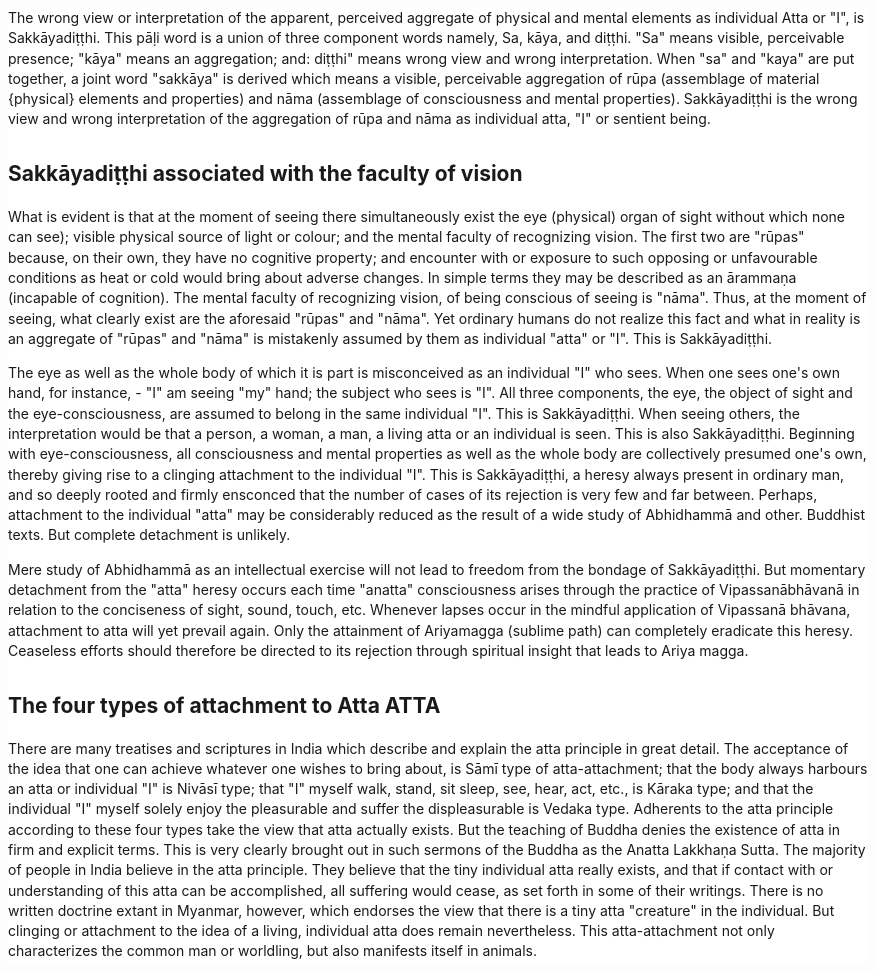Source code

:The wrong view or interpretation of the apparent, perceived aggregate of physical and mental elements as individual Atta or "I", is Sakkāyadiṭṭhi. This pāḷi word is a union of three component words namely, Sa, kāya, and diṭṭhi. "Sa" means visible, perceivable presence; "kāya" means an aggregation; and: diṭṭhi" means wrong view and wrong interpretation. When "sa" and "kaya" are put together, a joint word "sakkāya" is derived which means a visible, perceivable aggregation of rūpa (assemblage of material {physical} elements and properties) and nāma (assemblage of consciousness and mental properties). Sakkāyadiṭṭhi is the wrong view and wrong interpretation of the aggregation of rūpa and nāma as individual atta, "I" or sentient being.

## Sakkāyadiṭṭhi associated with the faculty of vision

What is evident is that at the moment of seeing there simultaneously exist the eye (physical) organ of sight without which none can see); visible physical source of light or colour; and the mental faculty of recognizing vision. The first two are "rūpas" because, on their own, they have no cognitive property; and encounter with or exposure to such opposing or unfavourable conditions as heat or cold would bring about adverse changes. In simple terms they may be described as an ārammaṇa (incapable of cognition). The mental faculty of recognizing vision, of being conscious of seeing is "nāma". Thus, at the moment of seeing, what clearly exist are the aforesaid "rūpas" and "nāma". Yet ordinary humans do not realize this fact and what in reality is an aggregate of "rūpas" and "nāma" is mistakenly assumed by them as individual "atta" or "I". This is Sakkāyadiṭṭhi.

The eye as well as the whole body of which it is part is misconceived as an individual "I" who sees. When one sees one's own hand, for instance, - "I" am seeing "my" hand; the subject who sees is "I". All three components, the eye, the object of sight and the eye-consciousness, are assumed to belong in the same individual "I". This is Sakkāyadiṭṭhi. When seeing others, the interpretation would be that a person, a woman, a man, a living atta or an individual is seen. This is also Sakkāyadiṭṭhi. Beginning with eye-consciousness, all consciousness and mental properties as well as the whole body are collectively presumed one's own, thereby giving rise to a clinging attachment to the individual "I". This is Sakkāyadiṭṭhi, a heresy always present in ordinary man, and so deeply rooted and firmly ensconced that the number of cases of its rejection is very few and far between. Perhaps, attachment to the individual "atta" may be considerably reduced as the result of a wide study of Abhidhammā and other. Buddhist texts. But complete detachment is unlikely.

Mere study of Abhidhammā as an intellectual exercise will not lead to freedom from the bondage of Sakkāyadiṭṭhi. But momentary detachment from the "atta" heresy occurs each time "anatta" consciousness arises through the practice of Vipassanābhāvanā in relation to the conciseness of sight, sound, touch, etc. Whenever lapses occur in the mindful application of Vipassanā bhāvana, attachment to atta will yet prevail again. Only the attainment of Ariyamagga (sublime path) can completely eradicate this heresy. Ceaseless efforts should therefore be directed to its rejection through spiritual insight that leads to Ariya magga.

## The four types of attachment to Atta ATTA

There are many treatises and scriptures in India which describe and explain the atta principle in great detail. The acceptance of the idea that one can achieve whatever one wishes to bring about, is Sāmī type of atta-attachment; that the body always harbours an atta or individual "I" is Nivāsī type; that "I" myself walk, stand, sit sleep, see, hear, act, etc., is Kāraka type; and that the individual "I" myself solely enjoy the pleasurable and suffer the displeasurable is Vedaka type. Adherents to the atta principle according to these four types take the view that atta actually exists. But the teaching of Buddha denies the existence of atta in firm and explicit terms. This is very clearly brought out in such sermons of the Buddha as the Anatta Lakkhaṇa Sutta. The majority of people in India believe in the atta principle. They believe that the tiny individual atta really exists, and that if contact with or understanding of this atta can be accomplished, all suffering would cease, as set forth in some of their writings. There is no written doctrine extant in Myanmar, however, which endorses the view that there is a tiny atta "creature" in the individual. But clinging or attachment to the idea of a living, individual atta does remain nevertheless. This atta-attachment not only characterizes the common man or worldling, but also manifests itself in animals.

(Directions):
Could you reproduce every record above exactly, leaving out any pictures?

(Completed task):
Source code

:The wrong view or interpretation of the apparent, perceived aggregate of physical and mental elements as individual Atta or "I", is Sakkāyadiṭṭhi. This pāḷi word is a union of three component words namely, Sa, kāya, and diṭṭhi. "Sa" means visible, perceivable presence; "kāya" means an aggregation; and: diṭṭhi" means wrong view and wrong interpretation. When "sa" and "kaya" are put together, a joint word "sakkāya" is derived which means a visible, perceivable aggregation of rūpa (assemblage of material {physical} elements and properties) and nāma (assemblage of consciousness and mental properties). Sakkāyadiṭṭhi is the wrong view and wrong interpretation of the aggregation of rūpa and nāma as individual atta, "I" or sentient being.

## Sakkāyadiṭṭhi associated with the faculty of vision

What is evident is that at the moment of seeing there simultaneously exist the eye (physical) organ of sight without which none can see); visible physical source of light or colour; and the mental faculty of recognizing vision. The first two are "rūpas" because, on their own, they have no cognitive property; and encounter with or exposure to such opposing or unfavourable conditions as heat or cold would bring about adverse changes. In simple terms they may be described as an ārammaṇa (incapable of cognition). The mental faculty of recognizing vision, of being conscious of seeing is "nāma". Thus, at the moment of seeing, what clearly exist are the aforesaid "rūpas" and "nāma". Yet ordinary humans do not realize this fact and what in reality is an aggregate of "rūpas" and "nāma" is mistakenly assumed by them as individual "atta" or "I". This is Sakkāyadiṭṭhi.

The eye as well as the whole body of which it is part is misconceived as an individual "I" who sees. When one sees one's own hand, for instance, - "I" am seeing "my" hand; the subject who sees is "I". All three components, the eye, the object of sight and the eye-consciousness, are assumed to belong in the same individual "I". This is Sakkāyadiṭṭhi. When seeing others, the interpretation would be that a person, a woman, a man, a living atta or an individual is seen. This is also Sakkāyadiṭṭhi. Beginning with eye-consciousness, all consciousness and mental properties as well as the whole body are collectively presumed one's own, thereby giving rise to a clinging attachment to the individual "I". This is Sakkāyadiṭṭhi, a heresy always present in ordinary man, and so deeply rooted and firmly ensconced that the number of cases of its rejection is very few and far between. Perhaps, attachment to the individual "atta" may be considerably reduced as the result of a wide study of Abhidhammā and other. Buddhist texts. But complete detachment is unlikely.

Mere study of Abhidhammā as an intellectual exercise will not lead to freedom from the bondage of Sakkāyadiṭṭhi. But momentary detachment from the "atta" heresy occurs each time "anatta" consciousness arises through the practice of Vipassanābhāvanā in relation to the conciseness of sight, sound, touch, etc. Whenever lapses occur in the mindful application of Vipassanā bhāvana, attachment to atta will yet prevail again. Only the attainment of Ariyamagga (sublime path) can completely eradicate this heresy. Ceaseless efforts should therefore be directed to its rejection through spiritual insight that leads to Ariya magga.

## The four types of attachment to Atta ATTA

There are many treatises and scriptures in India which describe and explain the atta principle in great detail. The acceptance of the idea that one can achieve whatever one wishes to bring about, is Sāmī type of atta-attachment; that the body always harbours an atta or individual "I" is Nivāsī type; that "I" myself walk, stand, sit sleep, see, hear, act, etc., is Kāraka type; and that the individual "I" myself solely enjoy the pleasurable and suffer the displeasurable is Vedaka type. Adherents to the atta principle according to these four types take the view that atta actually exists. But the teaching of Buddha denies the existence of atta in firm and explicit terms. This is very clearly brought out in such sermons of the Buddha as the Anatta Lakkhaṇa Sutta. The majority of people in India believe in the atta principle. They believe that the tiny individual atta really exists, and that if contact with or understanding of this atta can be accomplished, all suffering would cease, as set forth in some of their writings. There is no written doctrine extant in Myanmar, however, which endorses the view that there is a tiny atta "creature" in the individual. But clinging or attachment to the idea of a living, individual atta does remain nevertheless. This atta-attachment not only characterizes the common man or worldling, but also manifests itself in animals.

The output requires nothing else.